Nouritza Matossian is a writer, actor, broadcaster and human rights activist writing about the arts, contemporary music, history and Armenia. She has published the first critical study of the Greek composer Iannis Xenakis and a ground-breaking biography, Black Angel, A Life of Arshile Gorky in 1998. Honorary Cultural Attache for the Armenian Embassy in London from 1991-2000, she broadcasts on the BBC as well as contributing to newspapers and magazines including The Independent, The Guardian, The Economist and The Observer. Shadows of Forgotten Ancestors is screening as part of Under Soviet Skies.
”I feel for that line where nature passes into art and art into nature” – Sergei Parajanov
I will never forget the time I saw the first Parajanov film screening in the early 70s at the Commonwealth Institute, Kensington, with an excited group of fellow Armenians. Smuggled in unofficially, the pirated copy of Colour of Pomegranates was projected, bleached of colour, with distorted sound, yet I recall the sudden shock and elation of recognising a contemporary masterpiece. It was an epiphany, a homecoming that led to a lifelong passion. After the black and white tragedies of Armenian Genocide films, here, we witnessed a virtuoso artist playing across the rich range of Armenian art, culture and music with a depth and inventiveness never encountered. Why had it been banned by the Soviet authorities? Parajanov himself said,
“I am an Armenian, born in Tiflis, sitting in a Russian prison for being a Ukrainian nationalist. I was in prison in Ukraine for four years and four months. Two years in other prisons. I served eight years in Tblisi and Kiev. They yelled at me, mocked and tortured me.” These are the words of one of the world’s greatest filmmakers.
Sarkis Parajanian was born in 1924 to an Armenian family, his father an antique dealer and his mother a storyteller. Like many hidden Armenian artists, he borrowed camouflage from his host country. In Moscow 1945 renamed Sergei Paradhzanov, he studied voice and choreography then joined the directing programme at VGIK under Igor Savchenko. After completing the statutory Soviet films, which he subverted and would later disown, he went to Kiev to Dovchenko Film Studios.
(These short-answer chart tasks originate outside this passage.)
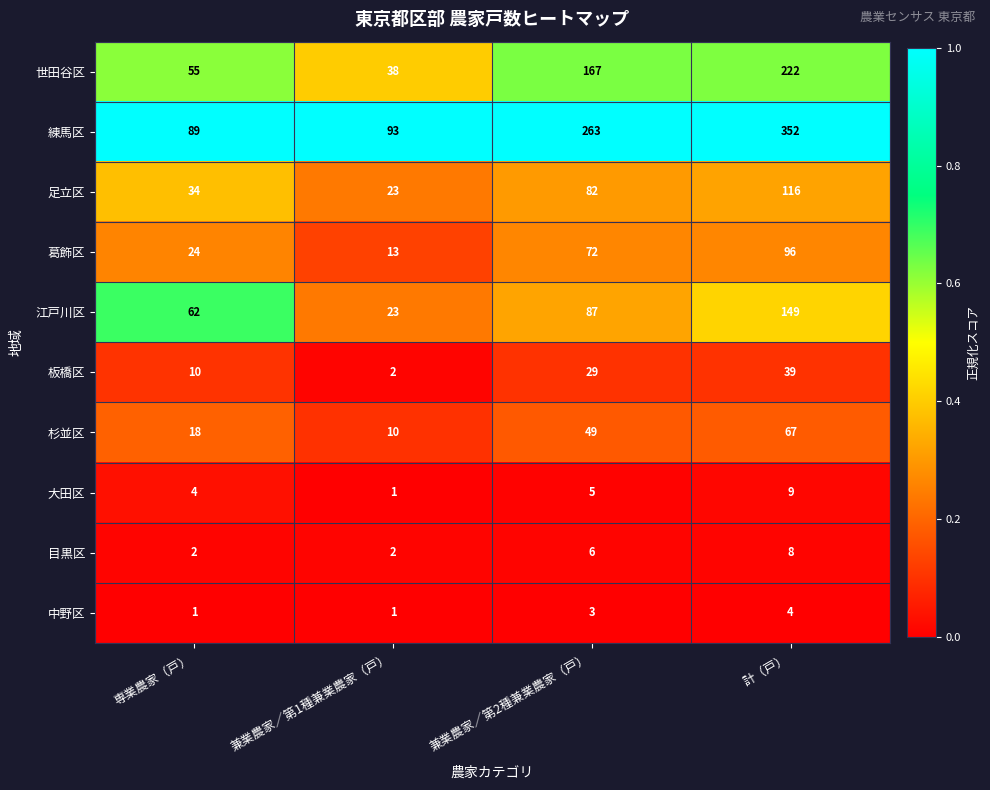

What is the spread (max minus min) of values at 兼業農家／第2種兼業農家（戸）?

260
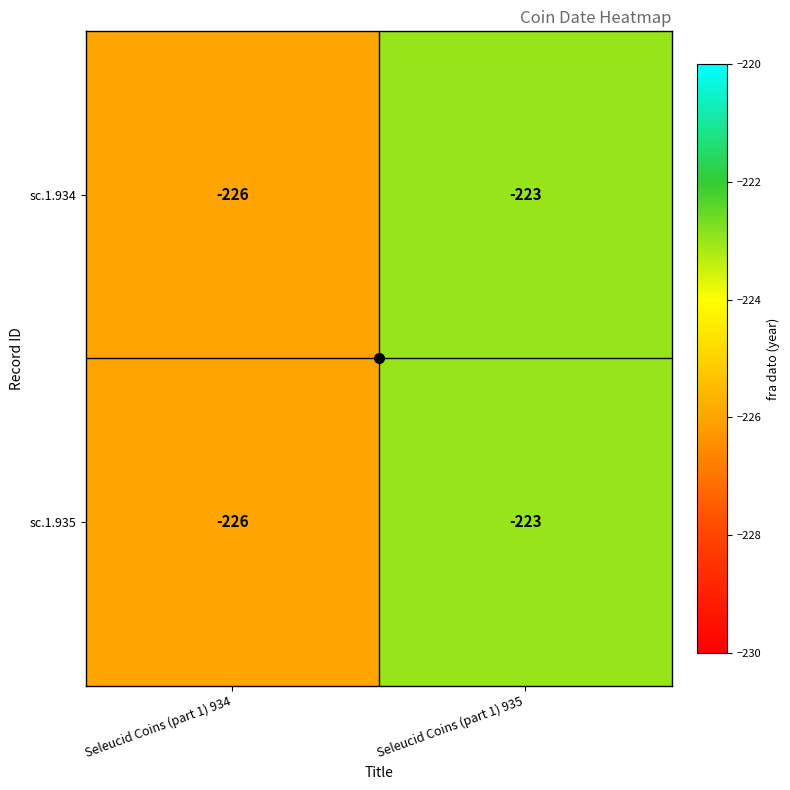

Count the number of data series in this chart.

2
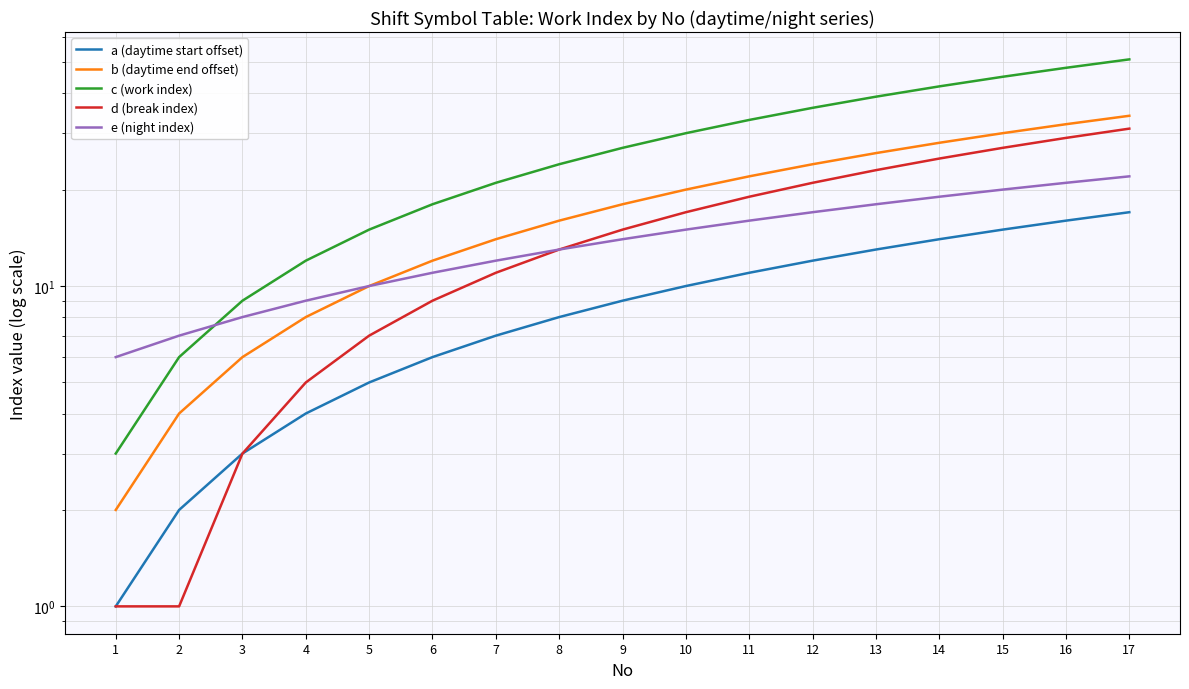

Where does the d (break index) series first go above 15?

10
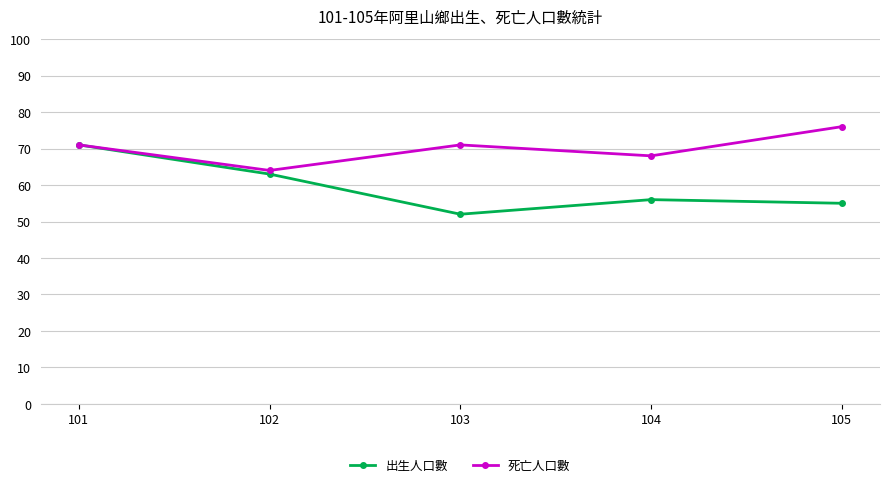

What is the approximate value of 死亡人口數 at 104, to the nearest 5?

70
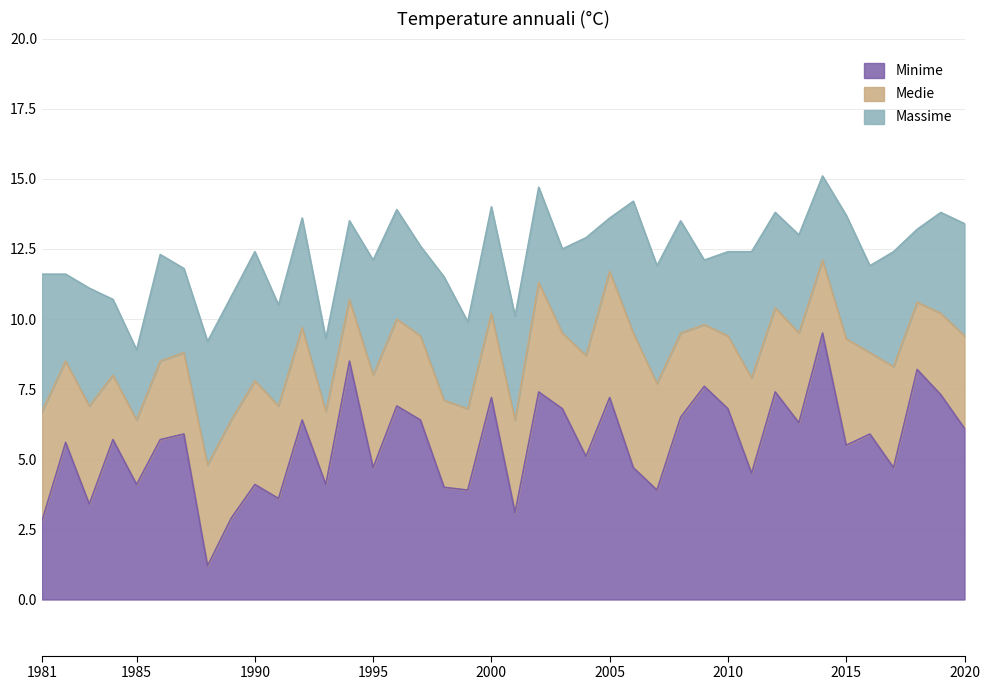

True or false: Minime has a value of 3.9 at 2007.

True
For the 100th anniversary in 1964 of the classic Ukrainian writer Mykhailo Kotsiubynski a film was commissioned based on his lyrical, poetic novel about the Hutsul people of the Carpathian mountains living from forestry and farming animals. Parajanov knew that many Armenians also lived there, after escaping from Lvov when Ukrainians demanded they become Catholics. The title too must have chimed with his acute awareness of the genocide which had decimated his people. Coupled with his natural affinity for folk arts, music and rituals, he would celebrate this ancient culture. The theme of doomed love in the film also drew on his tragic first love; a Muslim Tartar girl who converted to Christianity, secretly married him in 1949 but was hunted by her brothers stabbed and pushed under a train.
Ivan and Marichka’s childhood love in the birch forest by a rushing river grows strong but is tragically cut short. Ivan’s obsessive pursuit of her spirit after death is framed by village life, farming and ancient costumed rituals. Parajanov separated the different functions of visuals and sound, colour and image, character and dialogue. The villagers act as a chorus, dancers and narrators in highly coloured traditional costumes and masks. The plot itself is powered by the soundtrack with leitmotifs from local instruments such as the longhorn, natural noises of the landscape and animals, Hutsul chanting and speech. Headings announce episodes and dialogue is spare.
The film’s startling choreography, by the young Yuri Ilienko’s unhindered extemporising camera, whirls in and out of focus destabilizing the viewer. Sequences shift from colour to black and white, hieratic close-ups of people, animals, faces, textiles, wood carvings, symbols, earth, rock, fire and water against tracking shots in the woodland. This panoply of techniques contrasts with the later static tableaux vivants in Colour of Pomegranates (1968). Parajanov acknowledged that his stimuli are visual rather than literary and each frame is independently composed, “my directing tends to dissolve in painting.” In this and other films, he initiated a style of film making that rejected narrative Social Realism and opened up the possibility of poetic film making as never before with his daring aesthetic vision and highly charged editing.
He publicly defended artistic freedom and his Hutsul soundtrack from being dubbed into Russian. Unwittingly swept up as a figurehead of Ukrainian nationalism he would be prevented from making more films for years to come. Despite the condemnation of Soviet authorities, the film received huge success abroad. A long run in France, international prizes and awards, which he was forbidden from attending, put Soviet cinema on the world map and gained him the devoted admiration of such artists and film directors as Fellini, Truffaut, Scorsese, Godard, Dali and many more, who campaigned for his release from prison, where his health was endangered. Parajanov’s artworks and collages are exhibited in the Parajanov Museum built as his home in Yerevan where he died on 20 July 1989.
Unquestionably Shadows of Forgotten Ancestors is one of the finest masterpieces in the canon of world cinema.